E lá no deserto a fila enorme andava rápido, e o boi pastava;
E a fila grande andava lenta, e o cão rolava;
E a fila pequena não era fila, mas uma ciranda de roda, e o verme se contorcia
   e se deleitava em prazer no seu próprio visgo.

Então disse-me o estranho como professor:
   “O que não deixa sujar,
     O que não deixa adoecer,
     Imuniza o boi, purga o cão e mata o verme:
     Educação & Amizade & Prosperidade...”



E lá no deserto os da fila enorme gargalharam dementemente, e o boi se assustou;
E os da fila grande riram nervosamente com escárnio, e o cão rosnou e latiu alto;
E os da fila pequena estavam sérios, e o verme se contorceu de raiva!

E no sonho então
   o boi com seus chifres atacou o estranho
      e mugiu: “subversivo, rebelde, satânico...”,
   o cão com suas presas defendeu a urna atacando o estranho
      e latiu: “anarquista, desordeiro, irreverente...”,
   o verme com sua astúcia penetrou no corpo estraçalhado do estranho
      e verbalizou: “ridículo, desinformado, rancoroso...”

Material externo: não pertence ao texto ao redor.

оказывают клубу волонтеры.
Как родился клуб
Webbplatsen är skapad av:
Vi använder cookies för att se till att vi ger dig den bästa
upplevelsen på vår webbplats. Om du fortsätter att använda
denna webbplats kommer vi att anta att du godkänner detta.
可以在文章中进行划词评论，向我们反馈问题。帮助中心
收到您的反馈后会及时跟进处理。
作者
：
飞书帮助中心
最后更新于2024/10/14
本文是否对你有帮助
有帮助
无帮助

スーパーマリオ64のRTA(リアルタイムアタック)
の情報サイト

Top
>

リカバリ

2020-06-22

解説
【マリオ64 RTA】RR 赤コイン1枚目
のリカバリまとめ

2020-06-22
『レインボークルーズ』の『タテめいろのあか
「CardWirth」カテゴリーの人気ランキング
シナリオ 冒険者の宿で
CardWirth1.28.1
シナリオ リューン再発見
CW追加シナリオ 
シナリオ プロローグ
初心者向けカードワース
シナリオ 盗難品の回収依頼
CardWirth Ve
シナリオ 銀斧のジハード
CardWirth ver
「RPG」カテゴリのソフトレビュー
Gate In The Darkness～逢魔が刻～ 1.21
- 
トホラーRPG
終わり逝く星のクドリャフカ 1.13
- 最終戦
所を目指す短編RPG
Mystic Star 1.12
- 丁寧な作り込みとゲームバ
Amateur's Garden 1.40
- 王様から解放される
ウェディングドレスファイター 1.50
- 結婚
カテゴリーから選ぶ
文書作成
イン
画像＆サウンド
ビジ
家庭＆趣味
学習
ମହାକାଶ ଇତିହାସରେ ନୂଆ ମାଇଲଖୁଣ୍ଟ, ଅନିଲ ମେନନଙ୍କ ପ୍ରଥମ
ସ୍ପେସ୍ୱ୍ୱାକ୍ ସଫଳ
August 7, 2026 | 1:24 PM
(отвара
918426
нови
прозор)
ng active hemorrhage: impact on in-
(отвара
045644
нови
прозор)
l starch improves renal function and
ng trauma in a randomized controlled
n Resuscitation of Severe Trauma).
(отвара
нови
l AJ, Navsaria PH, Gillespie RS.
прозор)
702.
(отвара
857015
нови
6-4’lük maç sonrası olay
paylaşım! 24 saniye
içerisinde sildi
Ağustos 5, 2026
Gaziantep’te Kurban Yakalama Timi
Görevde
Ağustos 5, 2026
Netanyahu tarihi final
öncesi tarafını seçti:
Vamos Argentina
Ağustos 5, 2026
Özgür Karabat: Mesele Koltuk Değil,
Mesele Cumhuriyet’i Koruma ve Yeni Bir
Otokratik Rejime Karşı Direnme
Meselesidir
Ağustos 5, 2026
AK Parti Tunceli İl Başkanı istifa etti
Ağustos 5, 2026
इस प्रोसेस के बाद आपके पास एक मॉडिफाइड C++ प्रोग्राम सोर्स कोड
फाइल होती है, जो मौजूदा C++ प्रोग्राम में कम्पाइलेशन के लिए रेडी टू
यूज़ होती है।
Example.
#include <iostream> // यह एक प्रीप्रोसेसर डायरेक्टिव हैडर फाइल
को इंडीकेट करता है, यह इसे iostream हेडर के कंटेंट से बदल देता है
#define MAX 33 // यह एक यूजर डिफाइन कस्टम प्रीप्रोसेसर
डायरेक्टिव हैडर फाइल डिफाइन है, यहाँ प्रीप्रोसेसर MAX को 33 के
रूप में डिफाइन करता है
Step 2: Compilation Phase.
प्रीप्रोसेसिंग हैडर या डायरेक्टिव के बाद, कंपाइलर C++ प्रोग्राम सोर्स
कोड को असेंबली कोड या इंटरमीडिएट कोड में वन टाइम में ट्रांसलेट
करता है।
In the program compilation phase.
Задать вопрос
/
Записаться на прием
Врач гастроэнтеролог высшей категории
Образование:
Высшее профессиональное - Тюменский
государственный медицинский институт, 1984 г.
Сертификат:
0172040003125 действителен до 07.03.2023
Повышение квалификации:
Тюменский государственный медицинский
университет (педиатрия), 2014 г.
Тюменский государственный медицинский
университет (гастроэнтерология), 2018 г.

E depois de ter feito isso os três alegres de seu jeito comemoraram, em festa,
   e o verme com seriedade contou ao boi em forma de noticiário:
      que o verme é servo do boi e o nutre e preserva;
   e o cão com carinho contou ao boi em forma de novela:
      que o cão é quem defende o boi dos perigos do deserto e lida com seus dejetos;
   e então o boi com canções grotescas e piadas agradeceu à eles
      e pediu ao cão e ao verme em forma de oração:
         que lhe desse a educação para trabalhar e ganhar dinheiro,
         e  a amizade para com aqueles que estavam próximos dele,
         e a prosperidade do saneamento das fomes...
E assim o verme e o cão
   lhe deram a competição, o patriotismo e os venenos,
      o emprego, o futebol e o álcool...
E o boi se sentiu como o rei do deserto
   e pensou consigo que dali não queria sair mesmo,
      pois pastava grama magra com areia suja e água poluída
         mas tinha a lei, a segurança e a diversão,
   e tinha no cão e no verme amigos dedicados que o protegiam de outros bois,
   e assim foi, crescendo e multiplicando, em corpo e miséria...

E no fim do sonho já
   me vi só na praça deserta com o cadáver despedaçado e corroído do estranho,
     enquanto uma enorme tempestade de poeira e lixo se levantava no céu;
Então o cadáver ainda murmurou para mm:
   “É certo estar errado? É errado estar certo?”
E ainda em um último suspiro indagou:
   “É justo ser injusto?...”
E era um dia triste, feio e onde não havia respostas para nada...


Então eu acordei! E era Dia de Eleição!